Action item —
Write out the entries exactly, leaving out every picture.

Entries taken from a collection
::::

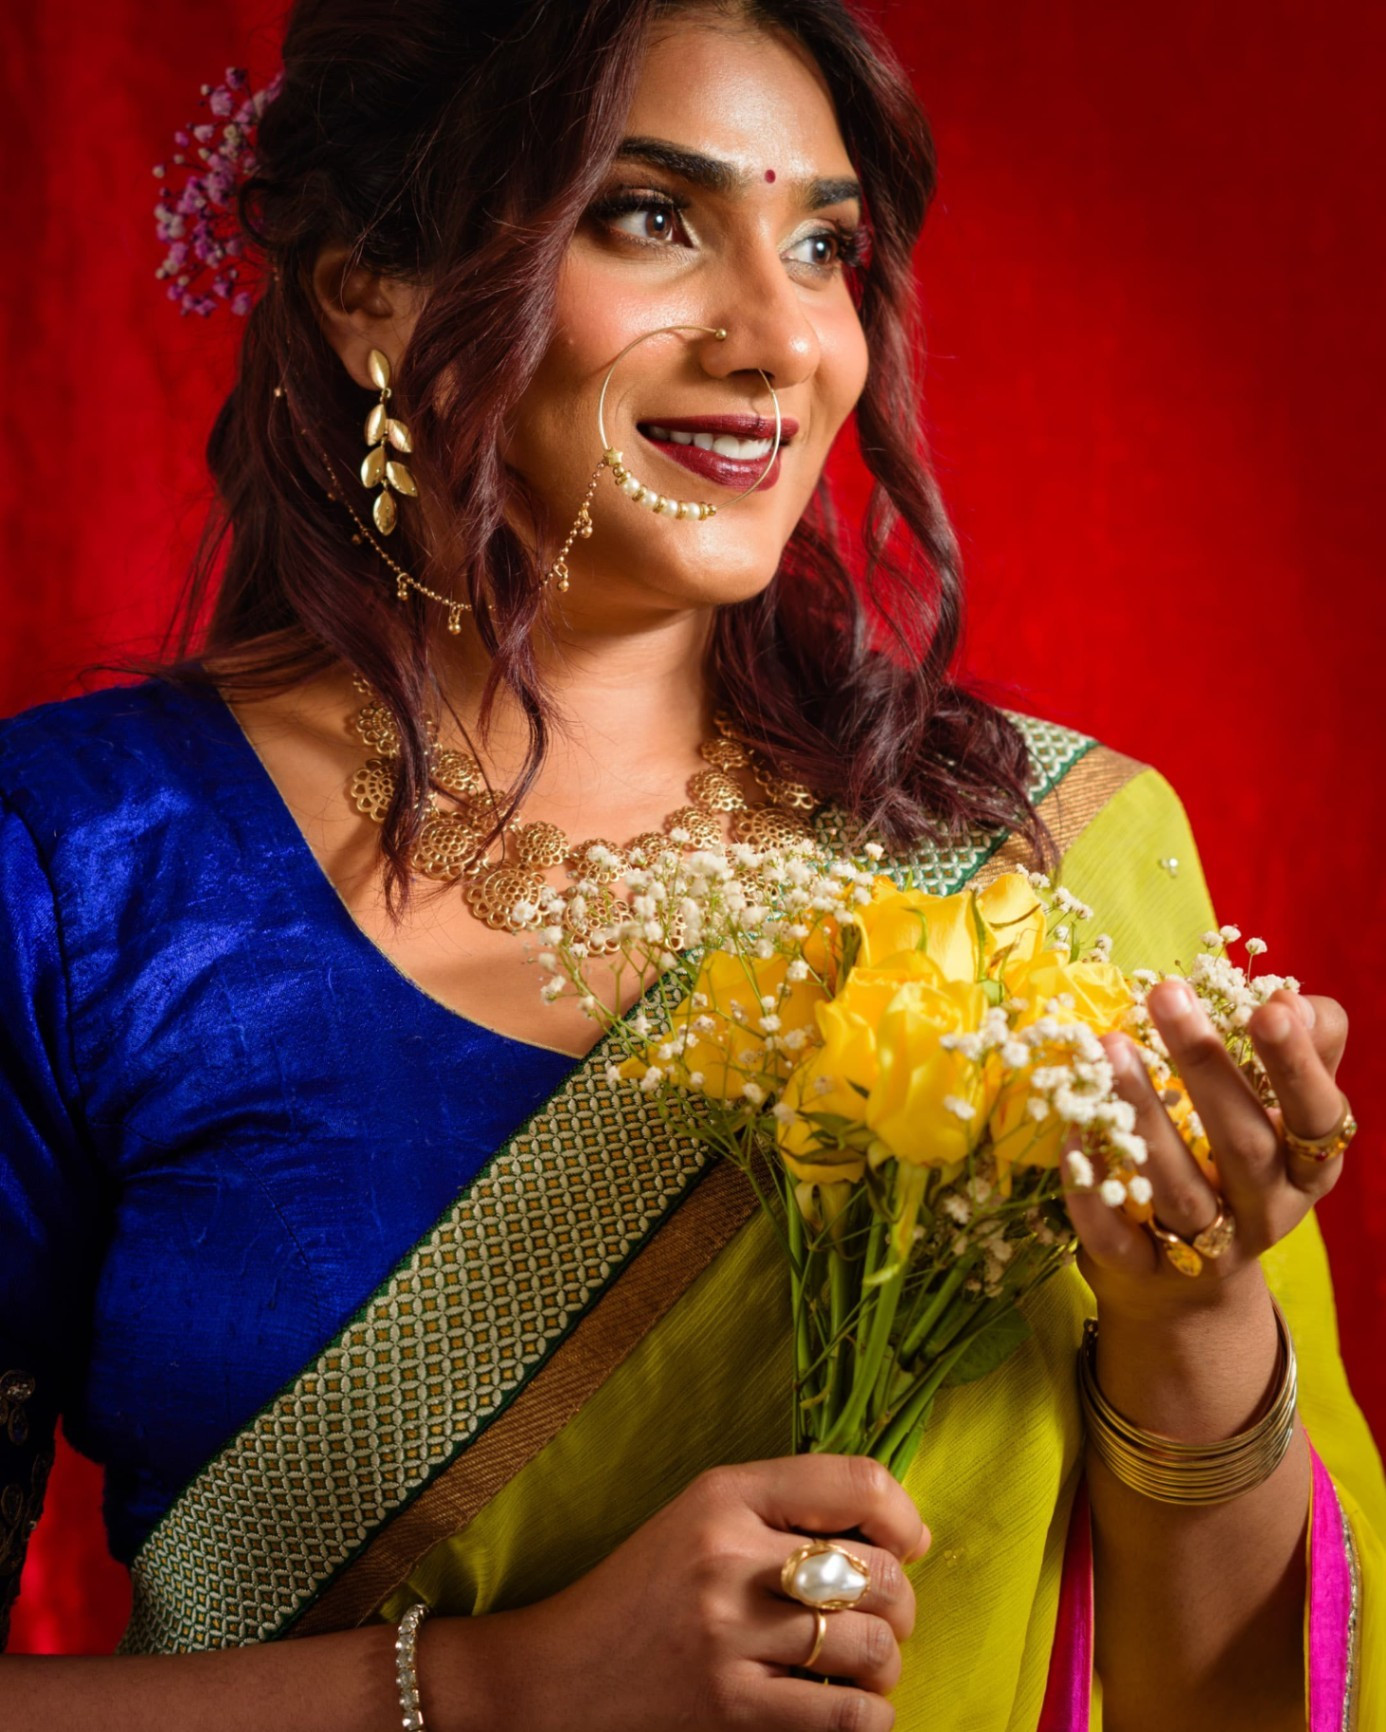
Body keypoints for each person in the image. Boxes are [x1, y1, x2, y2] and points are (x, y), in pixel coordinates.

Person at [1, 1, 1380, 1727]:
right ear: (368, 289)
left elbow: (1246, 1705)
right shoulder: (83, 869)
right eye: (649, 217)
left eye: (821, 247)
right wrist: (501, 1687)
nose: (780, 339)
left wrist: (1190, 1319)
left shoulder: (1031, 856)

::::

Result for this exercise —
Body keypoints for each person in the image. Boxes are [x1, y1, x2, y2] and points are (x, y), in pixel coordinates.

Person at [1, 1, 1380, 1727]:
right ear: (368, 289)
left elbow: (1246, 1705)
right shoulder: (83, 869)
right eye: (649, 217)
left eye: (821, 247)
right wrist: (501, 1687)
nose: (780, 339)
left wrist: (1190, 1319)
left shoulder: (1031, 856)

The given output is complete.